年金時代

[雇用保険]労使が雇用保険の国庫負担割合の引き上げ等を主張

労働政策審議会職業安定分科会雇用保険部会は9月8日、雇用保険制度の見直しに向けて議論を開始した。令和4年度以降の保険料率や国庫負担、新型コロナへの対応などについて年内に報告書をまとめる予定だ。保険料率や国庫負担の見直しには法改正が必要であり、厚労省は報告書を踏まえて雇用保険法等改正案を提出する運び。

雇用調整助成金の支出増等により雇用保険の財政状況が悪化しており、労使代表は国庫負担割合の引き上げを主張。また使用者代表は今後の雇用調整助成金等の財源について国庫負担による対応を強く求めた。

新型コロナの影響で財政状況が悪化

雇用保険については保険料や国庫負担割合が法律上の規定よりも引き下げられている一方、失業等給付や雇用保険二事業の収支状況が新型コロナウイルス感染症まん延の影響により、悪化している。

雇用調整助成金の財源である二事業の雇用安定資金は令和2年度でなくなり、収支は1兆5,410億円のマイナス。失業等給付の積立金も、新型コロナによる失業者増加の影響や二事業への貸出などで、令和3年度予算の段階で4,039億円となる。令和2年度決算から1兆5,787億円も減少する。

雇用保険料率は法律上、一般の事業で1,000分の15.5(失業等給付分1,000分の8、育児休業給付分1,000分の4、二事業分1,000分の3.5)となっている。これが、平成29年度から令和3年度まで失業等給付分を引き下げる暫定措置と、弾力条項で令和3年度の保険料率は1,000分の9となっている(失業等給付分が1,000分の2にまで、二事業分が1,000分の3まで引き下げられている)。弾力条項とは、財政状況に照らして一定の要件を満たす場合に雇用保険料率を厚生労働大臣が変更できるものだ。

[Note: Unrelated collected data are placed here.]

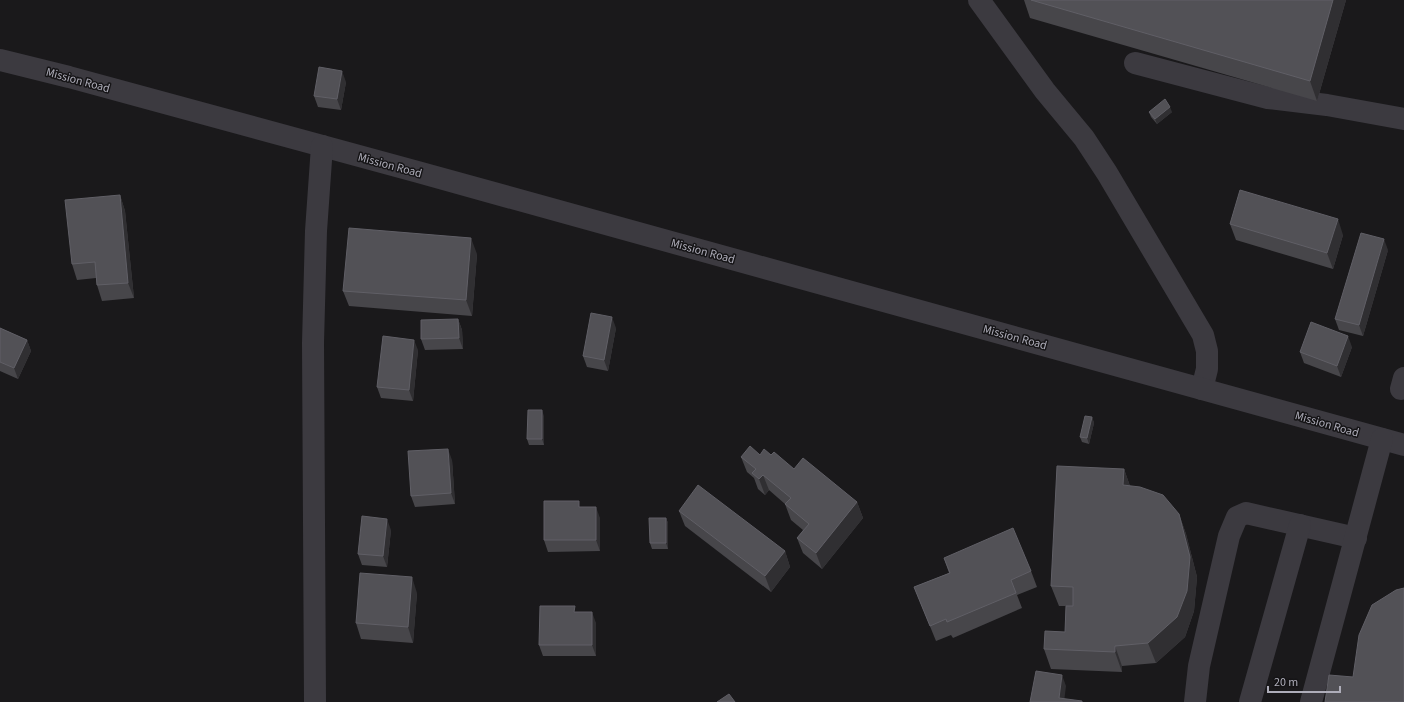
<svg xmlns="http://www.w3.org/2000/svg" width="1404" height="702" font-family="'Source Sans 3',sans-serif">
  <style>
    .lines { fill: none; stroke-linecap: round; stroke-linejoin: round }
    .minor { stroke: #3c3a40; stroke-width: 22 }
    .wall { fill: #47464a }
    .shaded-wall { fill: #302f32 }
    .building { fill: #525156; stroke: #605f66 }
    .labels { text-anchor: middle; stroke-width: 3; stroke-linejoin: round; paint-order: stroke }
    .street-label { font-size: 12px; fill: #aeadb9; stroke: #151416 }
  </style>
  <rect width="100%" height="100%" fill="#1a191b"/>
  <g class="lines">
    <g class="minor">
      <path d="M979,0l66,91 39,47 23,35 96,162 4,16v18l-5,20"/>
      <path d="M0,60l69,17 349,95 986,273"/>
      <path d="M1135,63l133,35 59,7 77,14"/>
      <path d="M1401,389l3,-11"/>
      <path d="M315,702l-2,-359 3,-112 6,-85"/>
      <path d="M1195,702l4,-36 30,-130 8,-19 9,-4 110,25"/>
      <path d="M1250,702l50,-177"/>
      <path d="M1311,702l71,-263"/>
    </g>
  </g>
  <g class="wall">
    <path d="M1024,0h322l-29,101 -287,-83z"/>
    <path d="M346,82l-5,28 -23,-3 -4,-11z"/>
    <path d="M1149,112h23l-15,12 -6,-7z"/>
    <path d="M120,195l5,16 9,87 -32,3 -5,-16 -1,-7 -19,2 -5,-16z"/>
    <path d="M1230,224l113,11 -10,34 -97,-29z"/>
    <path d="M1388,250l-25,86 -24,-6 -4,-11z"/>
    <path d="M477,254l-5,62 -123,-10 -6,-15z"/>
    <path d="M458,319l4,11 1,19 -38,1 -4,-11z"/>
    <path d="M0,328l27,12 4,11 -13,28 -18,-8z"/>
    <path d="M616,328l-8,43 -21,-4 -4,-11z"/>
    <path d="M1352,347l-11,30 -37,-14 -4,-11z"/>
    <path d="M418,350l-5,51 -32,-3 -4,-11z"/>
    <path d="M544,416v29h-15l-2,-6z"/>
    <path d="M1092,417l2,6 -5,21 -7,-2 -2,-5z"/>
    <path d="M760,455h11l23,14 63,33 6,16 -41,51 -19,-16 -6,-15 6,-8 -12,-10 -6,-16 -16,-14 -4,5 -7,-6 -4,-11 -7,-6 -6,-15z"/>
    <path d="M452,460l3,44 -40,3 -4,-11z"/>
    <path d="M1124,469l6,17 49,28 7,20 11,43 -3,34 -9,26 -29,26 -34,3v6l-71,-3 -7,-20 21,-17 1,-26h-7l-8,-20z"/>
    <path d="M581,507l19,11v33l-52,1 -4,-12z"/>
    <path d="M679,511l106,40 5,16 -19,25 -86,-66z"/>
    <path d="M666,518l2,5v26h-16l-2,-6z"/>
    <path d="M391,530l-4,37 -25,-2 -4,-11z"/>
    <path d="M944,558l87,13 6,16 -20,8 5,13 -69,30 -2,-3 -15,6 -22,-54 35,-14z"/>
    <path d="M417,593l-4,50 -52,-4 -5,-16z"/>
    <path d="M577,612l19,11v33h-53l-4,-11z"/>
  </g>
  <g class="shaded-wall">
    <path d="M1333,0h13l-29,101 -7,-20z"/>
    <path d="M342,71l4,11 -5,28 -4,-11z"/>
    <path d="M1170,107l2,5 -15,12 -2,-5z"/>
    <path d="M120,195l5,16 9,87 -6,-15z"/>
    <path d="M1338,219l5,16 -10,34 -6,-16z"/>
    <path d="M471,238l6,16 -5,62 -6,-16z"/>
    <path d="M1384,239l4,11 -25,86 -4,-11z"/>
    <path d="M612,317l4,11 -8,43 -4,-11z"/>
    <path d="M458,319l4,11 1,19 -4,-11z"/>
    <path d="M1348,336l4,11 -11,30 -4,-11z"/>
    <path d="M27,340l4,11 -13,28 -4,-11z"/>
    <path d="M414,340l4,10 -5,51 -4,-11z"/>
    <path d="M542,410l2,6v29l-2,-6z"/>
    <path d="M1092,417l2,6 -5,21 -2,-6z"/>
    <path d="M448,449l4,11 3,44 -4,-11z"/>
    <path d="M1124,469l7,20 -8,-4z"/>
    <path d="M763,475l6,15 -4,5 -6,-16z"/>
    <path d="M857,502l6,16 -41,51 -6,-16z"/>
    <path d="M596,507l4,11v33l-4,-11z"/>
    <path d="M1179,514l7,20 11,43 -3,34 -9,26 -29,26 -8,-20z"/>
    <path d="M666,518l2,5v26l-2,-6z"/>
    <path d="M387,519l4,11 -4,37 -4,-11z"/>
    <path d="M785,551l5,16 -19,25 -6,-16z"/>
    <path d="M412,577l5,16 -4,50 -5,-16z"/>
    <path d="M592,612l4,11v33l-4,-11z"/>
    <path d="M1115,646l7,20v6l-7,-20z"/>
    <path d="M1062,675l4,11 -2,16 -5,-4z"/>
  </g>
  <g class="building">
    <path d="M1031,0h302l-23,81z"/>
    <path d="M319,67l23,4 -5,28 -23,-3z"/>
    <path d="M1165,99l5,8 -15,12 -6,-7z"/>
    <path d="M1240,190l98,29 -11,34 -97,-29z"/>
    <path d="M120,195l8,88 -31,2 -2,-23 -23,2 -7,-64z"/>
    <path d="M349,228l122,10 -5,62 -123,-9z"/>
    <path d="M1361,233l23,6 -25,86 -24,-6z"/>
    <path d="M591,313l21,4 -8,43 -21,-4z"/>
    <path d="M458,319l1,19 -38,1v-19z"/>
    <path d="M1311,322l37,14 -11,30 -37,-14z"/>
    <path d="M0,328l27,12 -13,28 -14,-6z"/>
    <path d="M383,336l31,4 -5,50 -32,-3z"/>
    <path d="M528,410h14v29h-15z"/>
    <path d="M1085,416l7,1 -5,21 -7,-1z"/>
    <path d="M750,446l10,9 4,-6 7,6 3,-3 20,17 9,-11 54,44 -41,51 -19,-15 12,-14 -24,-20 6,-6 -28,-23 -4,4 -7,-6 4,-4 -15,-12z"/>
    <path d="M448,449l3,44 -40,3 -3,-45z"/>
    <path d="M1057,466l67,3 -1,16 17,2 23,8 16,19 11,43 -3,34 -10,26 -29,26 -33,3v6l-71,-3 1,-18 20,1 1,-26h7v-19l-22,-1z"/>
    <path d="M698,485l87,66 -20,25 -86,-65z"/>
    <path d="M544,501h35v6h17v33h-52z"/>
    <path d="M362,516l25,3 -4,37 -25,-2z"/>
    <path d="M649,518h17v25h-16z"/>
    <path d="M1013,528l18,43 -20,9 5,13 -69,29 -1,-3 -16,7 -16,-39 36,-14 -6,-15z"/>
    <path d="M360,573l52,4 -4,50 -52,-4z"/>
    <path d="M1404,588v114h-79l4,-27 24,2 6,-42 13,-30 24,-15z"/>
    <path d="M540,606h35l-1,6h18v33h-53z"/>
    <path d="M1036,671l26,4 -3,23 23,3v1h-52z"/>
    <path d="M729,694l6,8h-18z"/>
  </g>
  <g class="labels">
    <g class="street-label">
      <text transform="translate(78 80) rotate(15)" y="4">Mission Road</text>
      <text transform="translate(390 165) rotate(15)" y="4">Mission Road</text>
      <text transform="translate(703 251) rotate(15)" y="4">Mission Road</text>
      <text transform="translate(1015 337) rotate(15)" y="4">Mission Road</text>
      <text transform="translate(1327 424) rotate(16)" y="4">Mission Road</text>
    </g>
  </g>
  <path d="M1268 686v6h72v-6" fill="none" stroke="#aeadb9" stroke-width="2"/>
  <text x="1274" y="686" font-size="12" fill="#aeadb9" stroke="#151416" stroke-width="3" paint-order="stroke">20 m</text>
</svg>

また失業等給付には国庫負担がある。給付内容により負担割合が異なる。たとえば求職者給付(基本手当・特例一時金)は費用の25%を国庫負担で賄う。

それを平成19年度から、本来の55%の額に暫定的に引き下げてきた。さらに平成29年度から令和3年度までは、時限的に国庫負担割合が100分の10に引き下げられている。たとえば基本手当の場合だと国庫負担割合は2.5%となっている。なお雇用保険法附則第15条では、令和4年度4月1日以降できるだけ速やかに、安定した財源を確保した上で国庫負担の暫定措置を廃止することが規定されている。

失業給付等の積立金は、景気回復を受け、平成25年度には6兆円を超え、平成28年度には約6兆3千億円になっていた。二事業の雇用安定資金残高も平成27年度には1兆円を超え、令和元年度まで増加し1兆5,410億円になっていた。こうしたことを背景に平成29年度以降、保険料率や国庫負担割合が一層引き下げられた経緯がある。

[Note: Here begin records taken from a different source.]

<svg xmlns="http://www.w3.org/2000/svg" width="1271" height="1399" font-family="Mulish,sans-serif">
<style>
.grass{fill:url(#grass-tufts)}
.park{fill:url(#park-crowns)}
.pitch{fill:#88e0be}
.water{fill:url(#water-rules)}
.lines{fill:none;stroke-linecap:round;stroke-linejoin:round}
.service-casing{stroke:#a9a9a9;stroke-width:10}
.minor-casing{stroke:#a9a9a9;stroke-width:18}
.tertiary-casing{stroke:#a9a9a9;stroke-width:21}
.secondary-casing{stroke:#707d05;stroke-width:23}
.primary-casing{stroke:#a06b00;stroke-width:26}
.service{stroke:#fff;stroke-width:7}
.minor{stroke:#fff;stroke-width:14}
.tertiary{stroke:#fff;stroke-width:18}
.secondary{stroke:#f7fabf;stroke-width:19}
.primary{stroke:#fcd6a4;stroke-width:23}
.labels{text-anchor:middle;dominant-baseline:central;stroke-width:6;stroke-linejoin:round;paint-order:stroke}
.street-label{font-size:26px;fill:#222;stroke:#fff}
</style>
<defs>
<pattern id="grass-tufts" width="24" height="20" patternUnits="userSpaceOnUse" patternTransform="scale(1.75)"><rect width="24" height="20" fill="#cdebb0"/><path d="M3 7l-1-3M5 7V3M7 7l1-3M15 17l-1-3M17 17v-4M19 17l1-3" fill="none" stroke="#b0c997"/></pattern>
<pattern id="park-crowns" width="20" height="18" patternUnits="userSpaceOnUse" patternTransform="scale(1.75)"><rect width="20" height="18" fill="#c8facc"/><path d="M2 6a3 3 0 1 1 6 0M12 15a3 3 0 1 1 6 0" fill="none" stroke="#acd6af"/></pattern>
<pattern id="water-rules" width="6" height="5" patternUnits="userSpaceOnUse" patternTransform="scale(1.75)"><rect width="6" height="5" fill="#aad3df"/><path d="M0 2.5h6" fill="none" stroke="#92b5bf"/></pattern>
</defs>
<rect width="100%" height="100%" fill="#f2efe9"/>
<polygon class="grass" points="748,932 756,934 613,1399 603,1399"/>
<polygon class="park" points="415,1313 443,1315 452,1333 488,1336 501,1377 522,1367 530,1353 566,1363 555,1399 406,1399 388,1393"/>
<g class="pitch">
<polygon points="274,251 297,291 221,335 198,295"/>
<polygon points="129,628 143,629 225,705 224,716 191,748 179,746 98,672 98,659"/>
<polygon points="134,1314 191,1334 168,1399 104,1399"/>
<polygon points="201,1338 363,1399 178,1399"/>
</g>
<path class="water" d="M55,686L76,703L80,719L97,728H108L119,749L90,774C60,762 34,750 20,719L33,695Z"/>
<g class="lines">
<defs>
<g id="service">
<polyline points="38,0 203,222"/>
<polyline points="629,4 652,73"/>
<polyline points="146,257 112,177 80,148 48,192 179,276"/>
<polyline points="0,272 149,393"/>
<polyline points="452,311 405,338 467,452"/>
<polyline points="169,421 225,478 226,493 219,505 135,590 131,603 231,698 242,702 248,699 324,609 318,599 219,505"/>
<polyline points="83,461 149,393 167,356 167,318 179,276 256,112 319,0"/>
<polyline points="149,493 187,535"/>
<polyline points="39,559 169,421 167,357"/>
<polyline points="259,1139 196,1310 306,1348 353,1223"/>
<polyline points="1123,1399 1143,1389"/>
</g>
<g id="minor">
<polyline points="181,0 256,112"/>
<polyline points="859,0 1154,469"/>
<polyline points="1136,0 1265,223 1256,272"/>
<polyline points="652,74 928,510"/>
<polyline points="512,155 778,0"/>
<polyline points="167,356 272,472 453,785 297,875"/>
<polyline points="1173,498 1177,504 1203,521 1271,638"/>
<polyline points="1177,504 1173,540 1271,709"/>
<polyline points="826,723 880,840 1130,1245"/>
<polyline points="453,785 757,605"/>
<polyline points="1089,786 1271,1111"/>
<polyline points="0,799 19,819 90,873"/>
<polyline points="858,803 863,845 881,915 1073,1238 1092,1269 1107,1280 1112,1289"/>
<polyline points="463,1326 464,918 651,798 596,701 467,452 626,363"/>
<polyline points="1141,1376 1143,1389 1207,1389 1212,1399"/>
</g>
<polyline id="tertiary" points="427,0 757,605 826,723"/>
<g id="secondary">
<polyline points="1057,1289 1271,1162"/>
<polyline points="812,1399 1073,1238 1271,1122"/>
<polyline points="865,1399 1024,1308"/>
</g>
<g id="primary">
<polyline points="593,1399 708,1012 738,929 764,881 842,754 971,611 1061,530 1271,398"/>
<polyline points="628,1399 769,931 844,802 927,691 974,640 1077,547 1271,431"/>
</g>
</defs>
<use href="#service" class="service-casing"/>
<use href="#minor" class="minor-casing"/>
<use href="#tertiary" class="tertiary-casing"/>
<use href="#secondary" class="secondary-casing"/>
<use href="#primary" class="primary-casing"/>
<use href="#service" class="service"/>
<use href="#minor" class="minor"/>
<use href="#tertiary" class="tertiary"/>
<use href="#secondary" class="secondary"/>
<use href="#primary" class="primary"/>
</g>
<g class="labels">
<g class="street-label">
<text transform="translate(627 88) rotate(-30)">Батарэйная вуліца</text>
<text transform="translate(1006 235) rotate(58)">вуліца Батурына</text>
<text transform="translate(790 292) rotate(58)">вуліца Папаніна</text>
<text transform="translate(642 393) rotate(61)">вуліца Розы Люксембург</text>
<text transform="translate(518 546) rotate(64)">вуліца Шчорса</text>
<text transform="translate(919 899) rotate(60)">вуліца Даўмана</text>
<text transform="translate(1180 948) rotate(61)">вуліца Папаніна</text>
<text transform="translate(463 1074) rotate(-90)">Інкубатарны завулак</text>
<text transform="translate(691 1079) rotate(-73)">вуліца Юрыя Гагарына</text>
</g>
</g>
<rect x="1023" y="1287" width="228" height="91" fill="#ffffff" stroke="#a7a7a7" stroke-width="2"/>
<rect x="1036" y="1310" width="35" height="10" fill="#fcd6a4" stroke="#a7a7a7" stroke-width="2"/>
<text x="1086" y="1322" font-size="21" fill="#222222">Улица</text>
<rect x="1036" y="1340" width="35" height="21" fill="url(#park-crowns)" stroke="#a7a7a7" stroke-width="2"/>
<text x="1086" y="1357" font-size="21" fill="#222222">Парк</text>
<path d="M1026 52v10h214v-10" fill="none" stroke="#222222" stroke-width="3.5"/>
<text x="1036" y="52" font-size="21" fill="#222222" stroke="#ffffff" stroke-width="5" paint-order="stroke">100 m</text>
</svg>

部会の意見交換で労働者側の委員は「時々の財政状況により国の責任が小さくなるわけではない。労使の保険料を引き上げるよりもまずは(失業等給付に係る)国庫負担割合を引き上げるべき」と発言した。

使用者側の委員は、新型コロナの感染状況や雇用状況、経営状況を踏まえ、雇用調整助成金における新型コロナの特例措置について当面の間はその水準を維持するように要望。さらに財源について「全額一般会計で対応すべき」と主張した。経営状況が厳しいことや10月に最低賃金の引き上げがあることを踏まえ、保険料率の引き上げについては「弾力条項の要因以外で将来に渡り引き上がることがないよう強く要望する」と述べた。さらに失業等給付に係る国庫負担について「令和4年度以降は本則に戻すべき」とし、3年度までの時限的な引き下げを解消するとともに、平成19年度以降続いてきた暫定的な引き下げも廃止するよう求めた。